Description SpanKY gentoo-dev 2015-10-15 03:29:36 UTC
i had to fix a bunch of ebuilds that used whitespace that wasn't \t\n\  here:
http://gitweb.gentoo.org/repo/gentoo.git/commit/?id=c1511618853db61acd458f9f2a9cda0f08fe7cfd

the issue is that it's not easy to even detect this (certainly not visual inspection), and the spaces were used in places which caused errors.  if you look at the commit above, the first ebuild (bashburn) used \xc2\xa0 between || and die.  since bash does not treat it as whitespace, you'd end up with:
  ...: line xxx:  die: command not found
that means if the sed failed, the die wouldn't actually run, because bash wouldn't run `die`, it'd run `\xc2\xa0die`.

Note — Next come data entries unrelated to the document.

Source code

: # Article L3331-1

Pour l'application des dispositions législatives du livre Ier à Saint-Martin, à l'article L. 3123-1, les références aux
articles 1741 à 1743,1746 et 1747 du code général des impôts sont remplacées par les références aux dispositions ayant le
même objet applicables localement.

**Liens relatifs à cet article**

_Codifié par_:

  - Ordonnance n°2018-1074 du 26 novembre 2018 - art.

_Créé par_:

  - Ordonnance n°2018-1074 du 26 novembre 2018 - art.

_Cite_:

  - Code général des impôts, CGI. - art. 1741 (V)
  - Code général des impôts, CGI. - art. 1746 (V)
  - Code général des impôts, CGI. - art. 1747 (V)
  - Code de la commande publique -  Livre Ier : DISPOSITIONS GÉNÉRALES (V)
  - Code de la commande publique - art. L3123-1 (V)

if you look at that commit, there were actually a large number of such bad whitespace usage in ebuilds, most likely from copy & paste.

repoman should detect & reject all utf8 whitespace that is not in ascii.  the list of whitespace could be built at runtime:
  whitespace = set(re.findall(
    r'\s', u''.join(unichr(c) for c in xrange(sys.maxunicode + 1)), re.UNICODE))
  whitespace -= {'\t', '\n', '\r', ' '}
  whitespace_re = re.compile(r'[' + u''.join(whitespace) + r']')

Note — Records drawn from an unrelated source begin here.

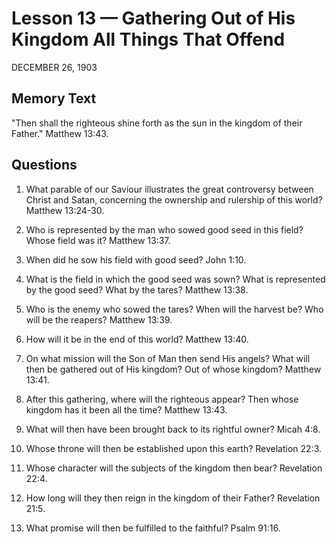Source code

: # Lesson 13 — Gathering Out of His Kingdom All Things That Offend

DECEMBER 26, 1903

## Memory Text
"Then shall the righteous shine forth as the sun in the kingdom of their Father." Matthew 13:43.

## Questions

1. What parable of our Saviour illustrates the great controversy between Christ and Satan, concerning the ownership and rulership of this world? Matthew 13:24-30.

2. Who is represented by the man who sowed good seed in this field? Whose field was it? Matthew 13:37.

3. When did he sow his field with good seed? John 1:10.

4. What is the field in which the good seed was sown? What is represented by the good seed? What by the tares? Matthew 13:38.

5. Who is the enemy who sowed the tares? When will the harvest be? Who will be the reapers? Matthew 13:39.

6. How will it be in the end of this world? Matthew 13:40.

7. On what mission will the Son of Man then send His angels? What will then be gathered out of His kingdom? Out of whose kingdom? Matthew 13:41.

8. After this gathering, where will the righteous appear? Then whose kingdom has it been all the time? Matthew 13:43.

9. What will then have been brought back to its rightful owner? Micah 4:8.

10. Whose throne will then be established upon this earth? Revelation 22:3.

11. Whose character will the subjects of the kingdom then bear? Revelation 22:4.

12. How long will they then reign in the kingdom of their Father? Revelation 21:5.

13. What promise will then be fulfilled to the faithful? Psalm 91:16.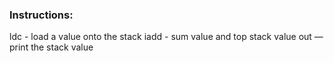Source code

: ### Instructions:
ldc - load a value onto the stack
iadd - sum value and top stack value
out — print the stack value
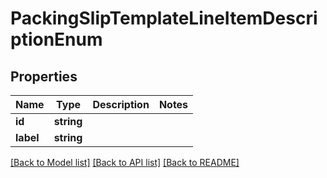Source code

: # PackingSlipTemplateLineItemDescriptionEnum

## Properties
Name | Type | Description | Notes
------------ | ------------- | ------------- | -------------
**id** | **string** |  | 
**label** | **string** |  | 

[[Back to Model list]](../README.md#documentation-for-models) [[Back to API list]](../README.md#documentation-for-api-endpoints) [[Back to README]](../README.md)


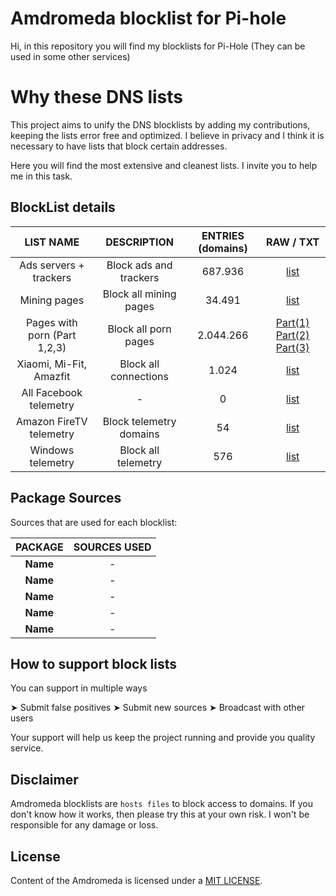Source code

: # Amdromeda blocklist for Pi-hole
Hi, in this repository you will find my blocklists for Pi-Hole (They can be used in some other services)

# Why these DNS lists
This project aims to unify the DNS blocklists by adding my contributions, keeping the lists error free and optimized. I believe in privacy and I think it is necessary to have lists that block certain addresses.

Here you will find the most extensive and cleanest lists. I invite you to help me in this task.

## BlockList details
| LIST NAME | DESCRIPTION | ENTRIES (domains) | RAW / TXT |
|:---------:|:-------:|:--------------:|:---------:|
Ads servers + trackers | Block ads and trackers | 687.936 | [list](https://raw.githubusercontent.com/Amdromeda/Blocklist-Pi-Hole/master/Ads%20and%20trackers.txt) | 
Mining pages | Block all mining pages | 34.491 | [list](https://raw.githubusercontent.com/) | 
Pages with porn (Part 1,2,3) | Block all porn pages | 2.044.266 | [Part(1)](https://raw.githubusercontent.com/Amdromeda/Blocklist-Pi-Hole/master/Porn%20pages%20(Part_1).txt) [Part(2)](https://raw.githubusercontent.com/Amdromeda/Blocklist-Pi-Hole/master/Porn%20pages%20(Part_2).txt) [Part(3)](https://raw.githubusercontent.com/Amdromeda/Blocklist-Pi-Hole/master/Porn%20pages%20(Part_3).txt) | 
Xiaomi, Mi-Fit, Amazfit | Block all connections | 1.024 | [list](https://raw.githubusercontent.com/Amdromeda/Blocklist-Pi-Hole/master/Xiaomi%2C%20Mi-Fit%2C%20Amazfit.txt) | 
All Facebook telemetry | - | 0 | [list](https://raw.githubusercontent.com/) | 
Amazon FireTV telemetry | Block telemetry domains | 54 | [list](https://raw.githubusercontent.com/Amdromeda/Blocklist-Pi-Hole/master/Amazon%20FireTV%20telemetry.txt) | 
Windows telemetry | Block all telemetry | 576 | [list](https://raw.githubusercontent.com/Amdromeda/Blocklist-Pi-Hole/master/Windows%20telemetry.txt) | 

## Package Sources
Sources that are used for each blocklist:

| PACKAGE | SOURCES USED |  
|:-------:|:-------:|
**Name** | *-* |
**Name** | *-* |
**Name** | *-* |
**Name** | *-* |
**Name** | *-* |

## How to support block lists
You can support in multiple ways

 ➤ Submit false positives
 ➤ Submit new sources
 ➤ Broadcast with other users
 
 Your support will help us keep the project running and provide you quality service.
 
## Disclaimer
Amdromeda blocklists are `hosts files` to block access to domains. If you don't know how it works, then please try this at your own risk. I won't be responsible for any damage or loss.

## License
Content of the Amdromeda is licensed under a [MIT LICENSE](https://github.com/Amdromeda/Blocklist-Pi-Hole/blob/master/LICENSE).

but it might be better to just precompute the list:
  # Created by ...
  whitespace_re = re.compile(r'[' + u'\u2001\u2000\u2003\u2002\x85\u2004\u2007\u1680\u2009\u2008\x0b\u200a\x0c\u180e\u2005\x1d\x1c\x1f\x1e\xa0\u3000\u2029\u2028\u2006\u202f\u205f' + r']')

disallowing these characters shouldn't be a problem.  if you want to delete the chars from a file (via sed or tr or something), you can always use bash escape sequences and the raw byte values.
Comment 1 Arfrever Frehtes Taifersar Arahesis 2015-10-15 07:09:24 UTC
Some of these characters might be valid in comments or messages not written in English language.

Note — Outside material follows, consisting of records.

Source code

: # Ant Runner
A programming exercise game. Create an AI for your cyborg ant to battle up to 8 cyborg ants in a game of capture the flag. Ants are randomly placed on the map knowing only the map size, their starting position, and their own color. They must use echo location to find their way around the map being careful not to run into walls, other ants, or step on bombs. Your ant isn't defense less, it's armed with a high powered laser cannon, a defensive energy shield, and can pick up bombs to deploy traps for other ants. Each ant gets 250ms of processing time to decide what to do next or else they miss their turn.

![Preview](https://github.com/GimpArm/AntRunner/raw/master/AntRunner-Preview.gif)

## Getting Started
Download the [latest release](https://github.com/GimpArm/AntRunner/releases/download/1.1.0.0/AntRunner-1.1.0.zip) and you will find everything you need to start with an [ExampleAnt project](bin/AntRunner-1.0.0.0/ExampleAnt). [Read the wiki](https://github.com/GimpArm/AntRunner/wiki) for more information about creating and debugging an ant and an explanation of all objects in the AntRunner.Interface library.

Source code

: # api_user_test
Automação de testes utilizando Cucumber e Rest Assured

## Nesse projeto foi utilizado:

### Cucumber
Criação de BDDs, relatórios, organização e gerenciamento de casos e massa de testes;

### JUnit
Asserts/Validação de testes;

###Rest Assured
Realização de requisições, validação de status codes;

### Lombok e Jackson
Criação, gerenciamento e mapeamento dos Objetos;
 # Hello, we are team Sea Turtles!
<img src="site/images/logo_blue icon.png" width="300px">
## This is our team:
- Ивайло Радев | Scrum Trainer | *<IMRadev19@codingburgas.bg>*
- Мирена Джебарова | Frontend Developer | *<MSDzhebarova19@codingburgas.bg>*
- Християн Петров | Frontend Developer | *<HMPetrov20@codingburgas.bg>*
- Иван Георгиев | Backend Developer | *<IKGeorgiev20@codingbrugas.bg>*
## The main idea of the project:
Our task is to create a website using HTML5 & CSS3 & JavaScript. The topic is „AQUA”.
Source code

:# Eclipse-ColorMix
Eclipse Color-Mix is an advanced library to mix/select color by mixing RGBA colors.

unicodedata.category() is another way to find whitespace characters.
https://docs.python.org/3.6/library/unicodedata.html#unicodedata.category


Whether a character is a whitespace character depends on Unicode version.

E.g. \u180e was whitespace character only in Unicode <6.3.0.
http://www.unicode.org/versions/Unicode6.3.0/ :
"The General_Category property value of U+180E MONGOLIAN VOWEL SEPARATOR has been changed from Zs to Cf. The values of other related properties such as Bidi_Class, White_Space, and Other_Default_Ignorable_Code_Point have been updated accordingly."

$ python3.3 -c 'import unicodedata; print(unicodedata.unidata_version)'
6.1.0
$ python3.4 -c 'import unicodedata; print(unicodedata.unidata_version)'
6.3.0
$ python3.3 -c 'import unicodedata; print((unicodedata.name("\u180e"), unicodedata.category("\u180e")))'
('MONGOLIAN VOWEL SEPARATOR', 'Zs')
$ python3.4 -c 'import unicodedata; print((unicodedata.name("\u180e"), unicodedata.category("\u180e")))'
('MONGOLIAN VOWEL SEPARATOR', 'Cf')
$ python3.3 -c 'import re; print(re.match(r"\s", "\u180e", re.UNICODE))'
<_sre.SRE_Match object at 0x7f6f51bf31d0>
$ python3.4 -c 'import re; print(re.match(r"\s", "\u180e", re.UNICODE))'
None
$
Comment 2 SpanKY gentoo-dev 2015-10-15 15:00:33 UTC
(In reply to Arfrever Frehtes Taifersar Arahesis from comment #1)

i don't think it's worth the hassle, especially considering:
 - they have yet to show up in the tree in any valid use (and there have been
   multiple invalid uses as i showed in that commit)
 - Gentoo requires english messages in ebuilds/eclasses (ignoring translations
   in metadata.xml, but we aren't talking about that here)
 - rejecting ebuilds from the main tree/official overlays doesn't preclude
   people from putting them in their own overlays and ignoring the errors
Comment 3 Tim Harder gentoo-dev 2019-12-03 02:17:38 UTC
For anyone interested in the check and not the repoman-specific implementation, it's now available in pkgcheck [1] and should show up in CI as the keyword result "BadWhitespaceCharacter" after the next release.

[1]: https://github.com/pkgcore/pkgcheck/commit/81f97bf1
Comment 4 Sam James archtester Gentoo Infrastructure gentoo-dev Security 2022-07-12 03:18:14 UTC
repoman support has been removed per bug 835013.

Please file a new bug (or, I suppose, reopen this one) if you feel this check is still applicable to pkgcheck and doesn't already exist.